The following scientific highlights have been selected to showcase key findings across several therapeutic areas. The research abstracts summarised were presented at various congresses EMJ had the pleasure of attending, and were all award-winning, late-breaking, or highly commended innovative abstracts.
Citation: EMJ Innov. 2024;8[1]:18-26. DOI/10.33590/emjinnov/10307465. https://doi.org/10.33590/emjinnov/10307465.
ChatGPT Can Improve Imaging Report Readability for Patients
NATURAL language processing models could be used to provide concise summaries of radiology reports so that they are more accessible for patient interpretation, according to award-winning research presented at the European Congress of Radiology (ECR) 2023, which took place in Vienna, Austria, between 1st–5th March 2023.
Researchers explored whether ChatGPT (OpenAI, San Francisco, California, USA) could be used to reword radiology reports to increase readability, reduce complexity, and explain medical jargon in an understandable format for patients. To do this, the team used a mixture of 30 CT-positive and normal scan reports (abdominal CT [n=10], chest CT/CTPA [n=10], trauma pan CT scan [n=10]). Selection took place at random over a 1-week period from a tertiary hospital medical imaging department. Of the selected scans, six were reported by a consultant radiologist, 14 by senior radiology registrars, and 10 by junior registrars.
Following selection, ChatGPT was tasked with completing a revised version of the report conclusions. It was asked to do this without changing the meaning of the original, and to revise the report so that it could be understood by a person aged 14 years. Reports were evaluated using the Flesch Kincaid Reading Ease (FKRE) score. After calculating the mean and standard deviation of FKRE scores, a paired t-test was used to compare the means of the original radiologist and ChatGPT reports. The simplified reports were reviewed by a consultant radiologist and radiology registrar to ensure accuracy and context retention.
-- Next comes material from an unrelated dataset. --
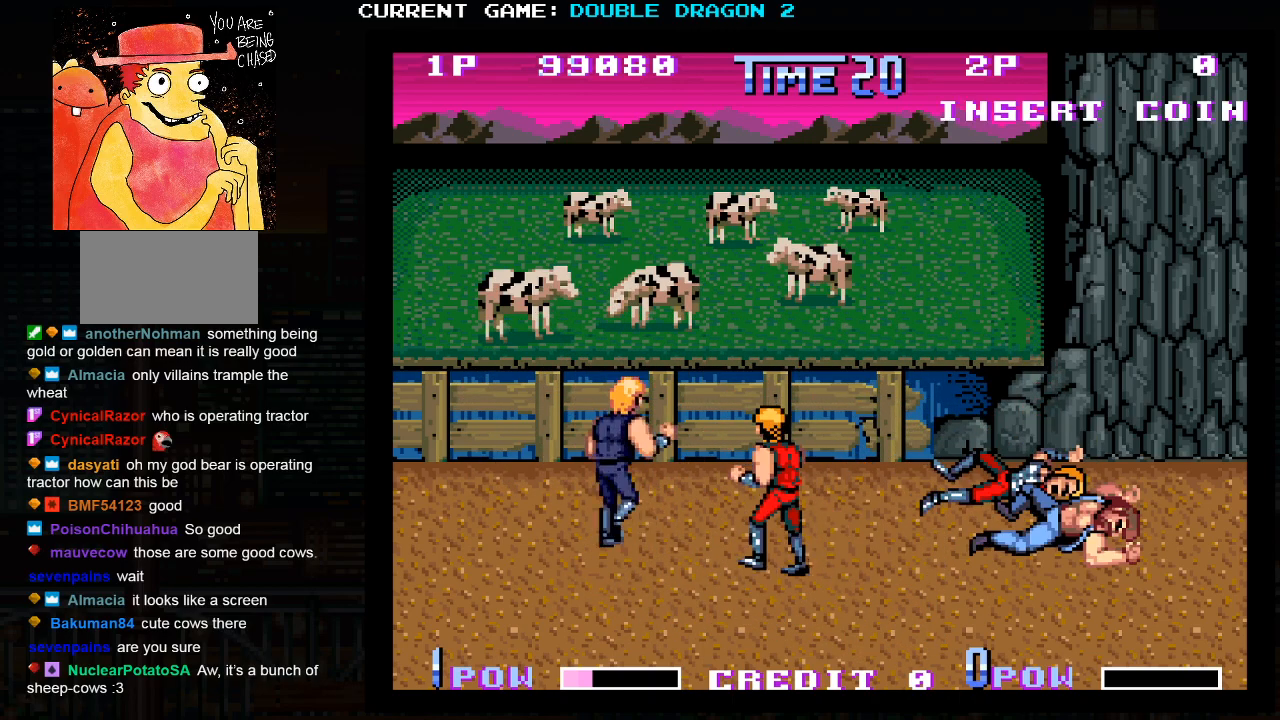
{"buttons": ["TRIANGLE"], "left_stick": "center", "events": [[217, "TRIANGLE", "down"], [233, "left_stick", "down-left"], [283, "TRIANGLE", "up"], [333, "TRIANGLE", "down"], [333, "left_stick", "center"], [400, "TRIANGLE", "up"], [467, "TRIANGLE", "down"]]}
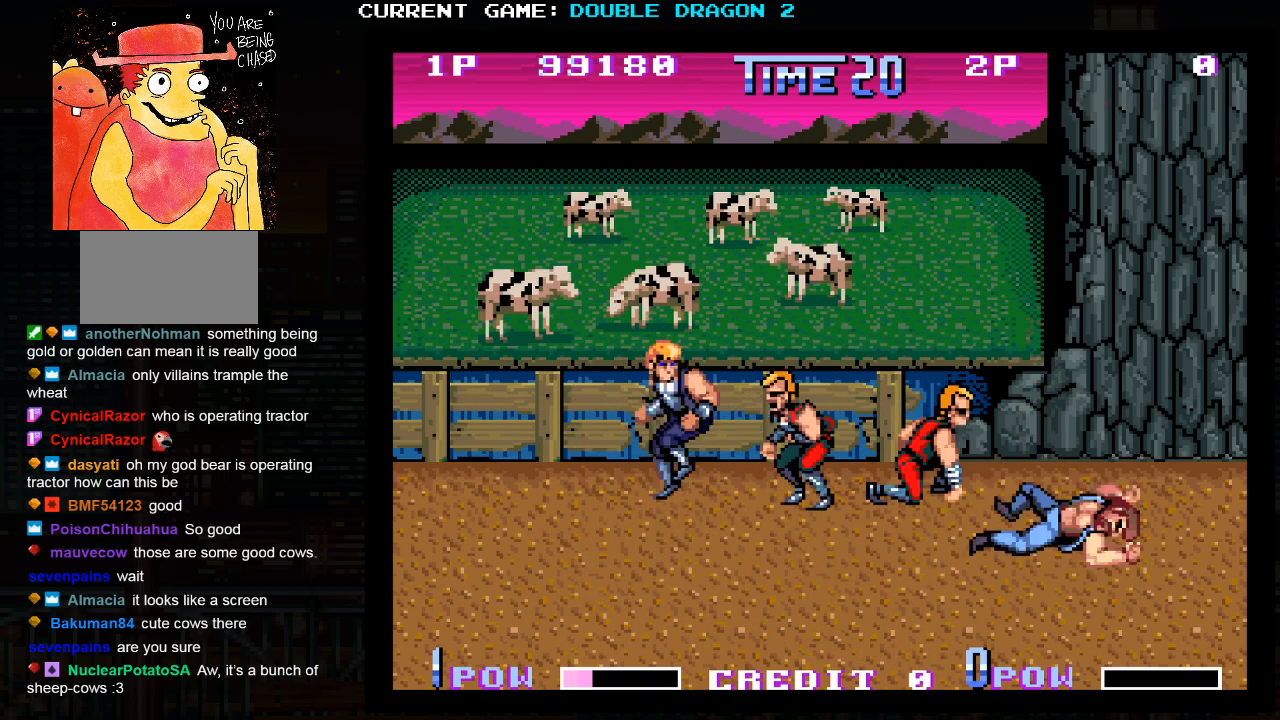
{"buttons": [], "left_stick": "down-left", "events": [[33, "TRIANGLE", "up"], [117, "TRIANGLE", "down"], [167, "TRIANGLE", "up"], [233, "TRIANGLE", "down"], [283, "TRIANGLE", "up"], [350, "TRIANGLE", "down"], [450, "TRIANGLE", "up"], [483, "left_stick", "down-left"]]}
The results revealed that following ChatGPT simplification of original reports, average FKRE score increased from 20.3 (standard deviation: 17.1) to 65.2 (standard deviation: 15.7), equating to a change in reading level from that expected of university educated graduates to a level appropriate for 12-year-old school children. Whilst the overall report readability improved, there were six reports for which no readability improvement occurred. In these instances, two reports were from trauma pan scans with multiple positive findings, and two other reports were short and deemed not suitable for simplification.
The researchers concluded that natural language processing models such as ChatGPT can create simplified summaries of radiology reports to optimise their readability and interpretation by patients. A limitation is that additional inappropriate and potentially incorrect information can be added into reports by these models. Thus, there does remain a requirement for oversight by a radiologist.
Deep Learning Models Predict Outcomes Following Liver Transplant
DEEP learning models can efficiently predict major adverse cardiovascular events (MACE) following liver transplantation (LT), according to new research presented at the European Association for the Study of the Liver (EASL) Congress 2023, held in Vienna, Austria. The team, from the University of Texas Health Science Center in Houston, USA, and Mayo Clinic, Jacksonville, Florida, USA, aimed to develop and validate deep learning models’ ability to predict post-transplantation MACE among patients undergoing LT.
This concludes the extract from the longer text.